The summed context-growth values reproduce total_context_increase from session/total_input_growth exactly; this experiment adds the output_tokens subtraction and the append denominator.

Code structure

A hybrid experiment, like the other stateful ones: the trace DuckDB streams rows, Python keeps the per-session sequencing.
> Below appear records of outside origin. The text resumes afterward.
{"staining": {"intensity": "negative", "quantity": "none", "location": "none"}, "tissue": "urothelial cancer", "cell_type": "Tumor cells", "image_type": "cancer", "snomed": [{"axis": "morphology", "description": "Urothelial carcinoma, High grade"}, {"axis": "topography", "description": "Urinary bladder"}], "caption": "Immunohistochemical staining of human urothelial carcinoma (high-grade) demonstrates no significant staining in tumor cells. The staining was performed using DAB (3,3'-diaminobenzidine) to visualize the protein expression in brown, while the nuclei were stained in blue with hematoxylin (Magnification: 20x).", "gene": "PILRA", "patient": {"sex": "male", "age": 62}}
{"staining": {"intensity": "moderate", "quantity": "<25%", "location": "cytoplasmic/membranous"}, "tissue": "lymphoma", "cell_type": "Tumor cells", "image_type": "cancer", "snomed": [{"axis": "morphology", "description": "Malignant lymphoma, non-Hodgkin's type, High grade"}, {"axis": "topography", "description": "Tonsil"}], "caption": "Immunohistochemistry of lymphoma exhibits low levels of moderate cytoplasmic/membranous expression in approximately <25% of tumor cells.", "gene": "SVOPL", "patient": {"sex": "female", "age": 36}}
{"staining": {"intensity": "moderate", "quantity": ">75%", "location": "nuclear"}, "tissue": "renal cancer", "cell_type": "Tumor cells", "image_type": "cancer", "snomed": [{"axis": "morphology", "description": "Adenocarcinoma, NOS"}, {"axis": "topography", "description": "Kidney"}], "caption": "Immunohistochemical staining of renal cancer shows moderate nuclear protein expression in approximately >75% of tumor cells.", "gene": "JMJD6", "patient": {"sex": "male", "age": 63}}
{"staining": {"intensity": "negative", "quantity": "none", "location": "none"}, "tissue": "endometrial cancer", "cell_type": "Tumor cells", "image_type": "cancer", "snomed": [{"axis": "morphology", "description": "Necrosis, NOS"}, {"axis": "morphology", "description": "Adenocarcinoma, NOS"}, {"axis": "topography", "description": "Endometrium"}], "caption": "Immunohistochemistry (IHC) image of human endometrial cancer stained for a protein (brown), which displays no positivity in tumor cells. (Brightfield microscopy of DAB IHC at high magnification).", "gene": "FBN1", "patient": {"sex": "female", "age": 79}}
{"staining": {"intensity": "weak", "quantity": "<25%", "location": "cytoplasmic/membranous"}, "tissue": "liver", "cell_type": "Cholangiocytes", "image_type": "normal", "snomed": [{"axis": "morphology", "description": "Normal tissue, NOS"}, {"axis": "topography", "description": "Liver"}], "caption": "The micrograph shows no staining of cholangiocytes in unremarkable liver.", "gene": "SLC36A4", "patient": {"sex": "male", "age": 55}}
read_accums(con) — one SQL pass over rounds (with each round’s first timing event joined in) ordered by round_pk, walked in Python with a last_by_session map to pair each trigger step with its predecessor and accumulate append / context_growth / prior_output per (scope, trigger).
FreshAccum — the per-group accumulator; fresh_tokens = context_growth - prior_output.
write_summary_csv(...) / write_latex_table(...) — the CSV (raw integer source of truth) and the paper table (\,M token formatting, fresh % per provider).

The data layer lives in artifacts/utils/trace_db.py (see artifacts/utils/DB_SCHEMA.md); the trigger mapping is shared with artifacts/utils/growth.py.

Running it

# default merged trace (materialized to a temp DuckDB cache on first use)
uv run python artifacts/prefix_cache/redundant_prefill/analyze.py

# a prebuilt DB (run_all.py's build-db step passes this), into a chosen dir
uv run python artifacts/prefix_cache/redundant_prefill/analyze.py --db /tmp/trace.duckdb -o /tmp/out

Outputs

redundant_prefill_summary.csv — per (scope, trigger): events, total append, total context growth, total prior output, total fresh, and fresh % of append.
redundant_prefill_table.tex — the paper table (tab:redundant_prefill), copied into the paper’s figure-tex/.
redundant_prefill_table.md — GFM Markdown mirror of the table, rendered on the web detail page.
headline.json — the few headline numbers for the Overview gallery card.